Justice of the Supreme Court of Nigeria
- In office 29 October 2014 – 30 July 2023

Personal details
- Born: 25 September 1958 Enugu State, Federation of Nigeria
- Died: 30 July 2023 (aged 64)
- Party: Non partisan

= Chima Centus Nweze =

Nigerian jurist (1958–2023)

 Chima Centus Nweze (25 September 1958 – 30 July 2023) was a Nigerian jurist and Justice of the Supreme Court of Nigeria.

==Early life==
Chima Centus Nweze was born on 25 September 1958, and hailed from Enugu State, eastern Nigeria.

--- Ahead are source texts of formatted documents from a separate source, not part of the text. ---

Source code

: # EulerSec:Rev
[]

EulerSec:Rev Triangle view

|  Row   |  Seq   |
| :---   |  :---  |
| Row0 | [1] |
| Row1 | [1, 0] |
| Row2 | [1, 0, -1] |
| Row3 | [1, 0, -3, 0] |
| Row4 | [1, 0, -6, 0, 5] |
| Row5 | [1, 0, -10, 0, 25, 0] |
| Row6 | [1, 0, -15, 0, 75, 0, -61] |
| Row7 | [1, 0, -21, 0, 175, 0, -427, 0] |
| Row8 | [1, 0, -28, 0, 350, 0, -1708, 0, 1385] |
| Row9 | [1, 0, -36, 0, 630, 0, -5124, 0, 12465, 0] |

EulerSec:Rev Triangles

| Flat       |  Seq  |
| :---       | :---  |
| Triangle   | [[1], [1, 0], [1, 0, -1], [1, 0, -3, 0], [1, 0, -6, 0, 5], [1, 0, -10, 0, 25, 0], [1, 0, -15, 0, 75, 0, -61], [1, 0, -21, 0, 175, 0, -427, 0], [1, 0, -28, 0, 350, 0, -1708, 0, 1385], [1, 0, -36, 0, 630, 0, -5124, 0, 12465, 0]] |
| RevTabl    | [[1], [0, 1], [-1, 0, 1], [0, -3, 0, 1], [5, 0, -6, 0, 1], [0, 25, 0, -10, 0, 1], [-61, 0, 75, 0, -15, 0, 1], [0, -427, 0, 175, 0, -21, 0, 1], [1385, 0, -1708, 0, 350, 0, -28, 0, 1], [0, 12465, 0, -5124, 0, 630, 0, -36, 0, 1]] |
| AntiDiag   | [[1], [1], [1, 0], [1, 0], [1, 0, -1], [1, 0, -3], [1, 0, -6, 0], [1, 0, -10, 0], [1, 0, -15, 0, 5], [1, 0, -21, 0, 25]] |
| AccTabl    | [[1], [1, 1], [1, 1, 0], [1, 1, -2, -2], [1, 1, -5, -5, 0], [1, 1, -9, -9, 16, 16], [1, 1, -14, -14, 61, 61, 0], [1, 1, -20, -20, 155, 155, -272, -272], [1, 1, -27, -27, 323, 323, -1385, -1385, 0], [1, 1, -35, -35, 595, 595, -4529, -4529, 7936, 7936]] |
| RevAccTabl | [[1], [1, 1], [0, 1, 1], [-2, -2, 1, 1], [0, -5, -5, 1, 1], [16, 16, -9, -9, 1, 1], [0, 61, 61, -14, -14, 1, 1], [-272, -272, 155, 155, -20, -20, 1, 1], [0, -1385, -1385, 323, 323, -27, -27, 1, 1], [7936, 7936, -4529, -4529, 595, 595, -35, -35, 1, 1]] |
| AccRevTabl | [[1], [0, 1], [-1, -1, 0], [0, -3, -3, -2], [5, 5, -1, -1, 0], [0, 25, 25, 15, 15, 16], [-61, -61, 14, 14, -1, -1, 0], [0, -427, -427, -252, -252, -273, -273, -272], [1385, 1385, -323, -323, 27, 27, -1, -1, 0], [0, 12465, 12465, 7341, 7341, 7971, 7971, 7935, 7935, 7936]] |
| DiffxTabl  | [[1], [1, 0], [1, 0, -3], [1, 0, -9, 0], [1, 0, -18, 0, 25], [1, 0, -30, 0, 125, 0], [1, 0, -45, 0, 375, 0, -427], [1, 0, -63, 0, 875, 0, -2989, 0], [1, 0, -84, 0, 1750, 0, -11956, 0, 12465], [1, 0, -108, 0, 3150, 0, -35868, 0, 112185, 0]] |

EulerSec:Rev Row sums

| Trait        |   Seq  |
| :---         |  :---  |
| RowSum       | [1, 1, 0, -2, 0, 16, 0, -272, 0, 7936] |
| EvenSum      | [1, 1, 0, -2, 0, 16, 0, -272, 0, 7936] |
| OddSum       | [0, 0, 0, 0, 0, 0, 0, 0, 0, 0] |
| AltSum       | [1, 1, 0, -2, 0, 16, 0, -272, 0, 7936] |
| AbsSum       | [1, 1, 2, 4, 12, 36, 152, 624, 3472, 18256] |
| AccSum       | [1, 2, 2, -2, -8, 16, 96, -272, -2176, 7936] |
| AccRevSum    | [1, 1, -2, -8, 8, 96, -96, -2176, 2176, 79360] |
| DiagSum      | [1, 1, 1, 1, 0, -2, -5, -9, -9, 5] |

Nweze graduated with an LLB (Hons) from the University of Nigeria, Nsukka in 1983, BL from the Nigerian Law School in 1984, LL.M in 1995, and a PhD in law in 2001 from the University of Nigeria, Nsukka.

==Law career==
Prior to his appointment as justice of the Supreme Court of Nigeria, he was a Justice of the Nigerian courts of appeal.

Nweze was sworn in on 29 October 2014, by Justice Aloma Mariam Mukhtar, the former Chief Justice of Nigeria.

==Death==
Chima Centus Nweze died on 30 July 2023, at the age of 64.